In a crowded world where active equity strategies increasingly look alike, machine learning’s potential to deliver genuine differentiation as well as mass-customization make it an invaluable tool for investment managers.
While traditionally there has been a wide chasm between quantitative and fundamental investing, the next frontier lies in building a strong bridge between machine and human. This goes beyond a ‘quantamental’ approach which blends both, to a process that leverages the best of both worlds. More specifically, the promise of machine learning is to combine the breadth and dynamism of quantitative equity investing with the depth and analytical rigor normally seen in top human managers.
What are the benefits of machine learning technology in investing?
Advancements in machine learning (ML) technology bring several key benefits to fundamental investing, including the ability to:
- Systematically apply the rigor of fundamental research to a wide breadth of stocks
- Identify market inefficiencies and opportunistically take action when a great stock becomes temporarily mispriced
- Create a portfolio that is customizable to meet specific client objectives in a cost-effective manner
As a result, the strategy does not have static style or factor (or even human) biases. This leads to a portfolio that behaves differently than that of other traditional active managers. Moreover, the anti-crowding, contrarian approach can result in a return stream that is uncorrelated to both active and passive equity funds.
Where does machine learning fit into the evolution of investment management?

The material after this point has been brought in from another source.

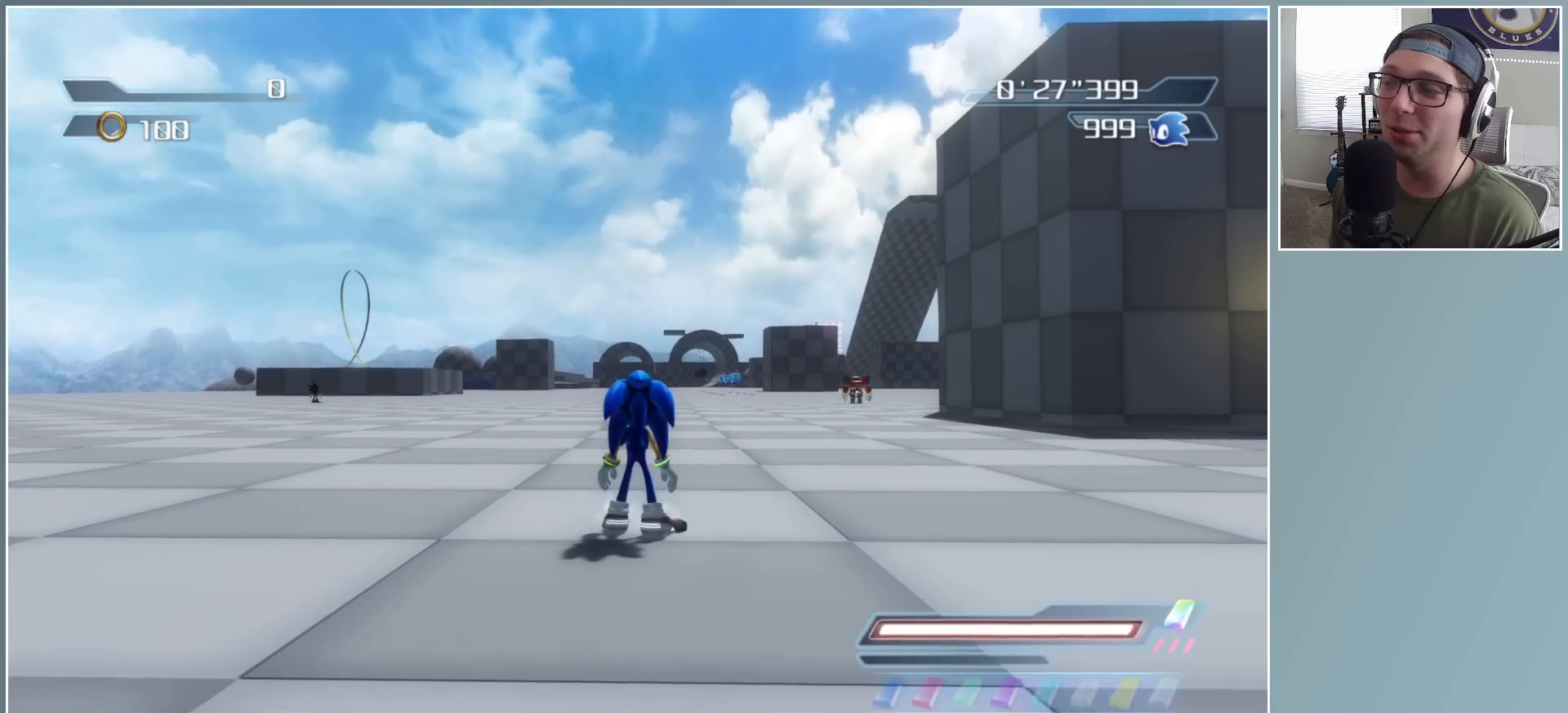
{"buttons": [], "left_stick": "center", "right_stick": "center", "events": []}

According to the CFA Institute, "the evolution of investing can be divided into three “waves.” The first and second waves of “fundamental discretionary” and “quantitative” investing, respectively, have been followed by an emerging third wave that involves sophisticated computing techniques and leveraging the power of machines. Strategies in the third wave are a confluence of 5 factors: 1) The exponential growth of data, 2) Data science, 3) Machine learning, 4) Record-low processing and storage costs, 5) Playing close to the information edge."

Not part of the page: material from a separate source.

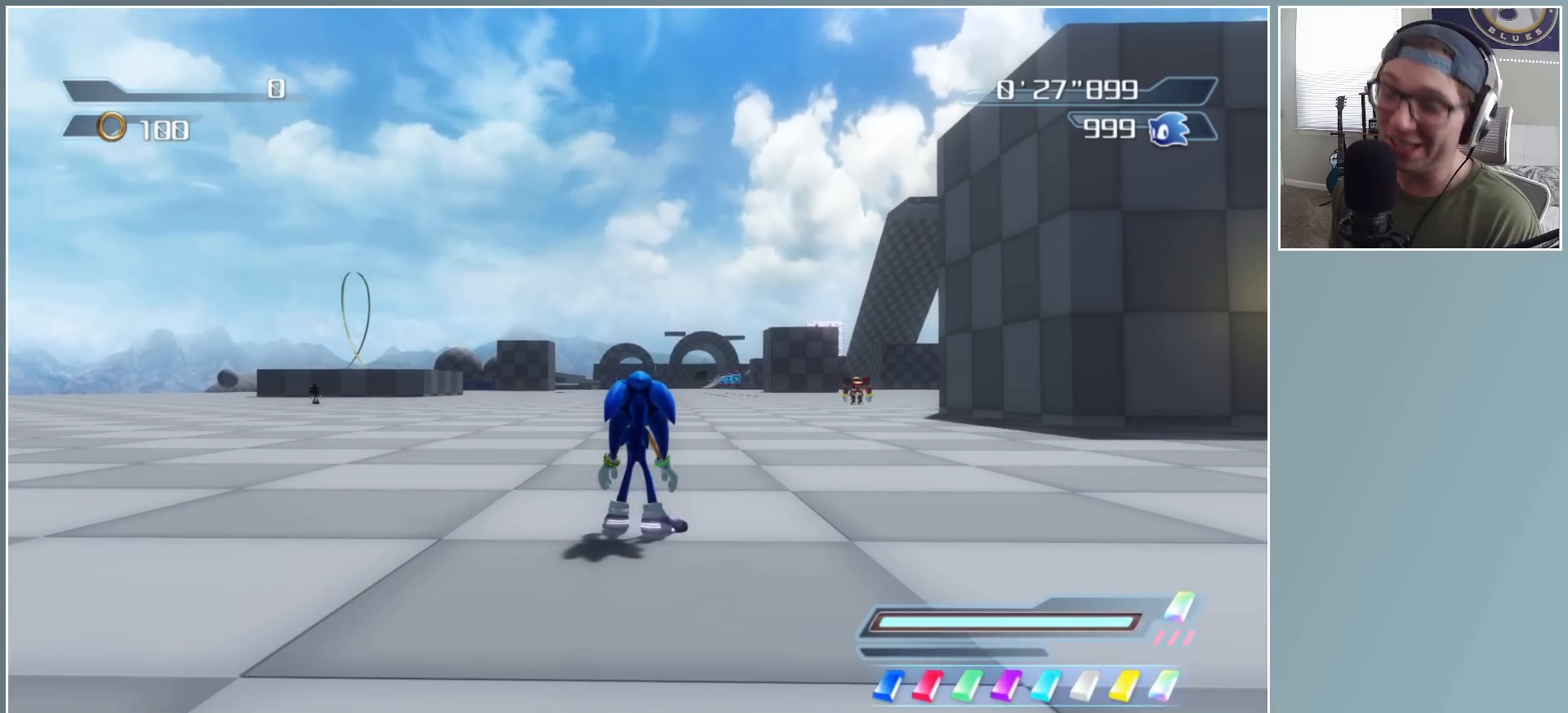
{"buttons": [], "left_stick": "center", "right_stick": "center", "events": []}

Can machines assess stocks based on more than fundamental (i.e. structured) data?
Recent academic research suggests that predictions of company performance can be improved by using Natural Language Processing (NLP) techniques on text contained in company filings. Li (Journal of Accounting Research, 2010) showed that companies expressing positive sentiment in their MD&A (management discussion & analysis) section tend to have continuing business momentum that will translate into rising share prices.1 Identifying positive sentiment within hundreds of stocks would be difficult and time consuming for a human analyst, but, as noted above, machines, using NLP technology, are able to analyze thousands of company filings to help improve forecasts.
Will robots replace human investment managers?
A key advantage the machine has in competing against humans is that it can assess the entire stock universe rapidly. But, unlike traditional quant strategies that can have wide breadth but limited depth, not only can machine-learning technology quickly assess information, it can make sense of it, too.
Nevertheless, even the best machine intelligence system is not ‘smarter than humans’ in a pure sense. It (just) makes fewer mistakes. Some humans can apply the discipline needed to pick stocks. Yet, even the most successful stock pickers makes mistakes along the way, for instance “falling in love with a stock” (the case of Valeant pharmaceuticals being a classic example). Successful investing over the long-term, by definition, requires standing apart from the crowd. This is uncomfortable, and not in a metaphysical way. Learning the rules of the investment game is hard, despite the brain having incredible pattern recognition technology.
While machines are indeed learning to emulate the skills of the world’s best stock pickers, investing is not Chess, and we believe the best approach is one of symbiosis – combining the strengths of human and machine.
What is the difference between AI investing and algorithmic trading?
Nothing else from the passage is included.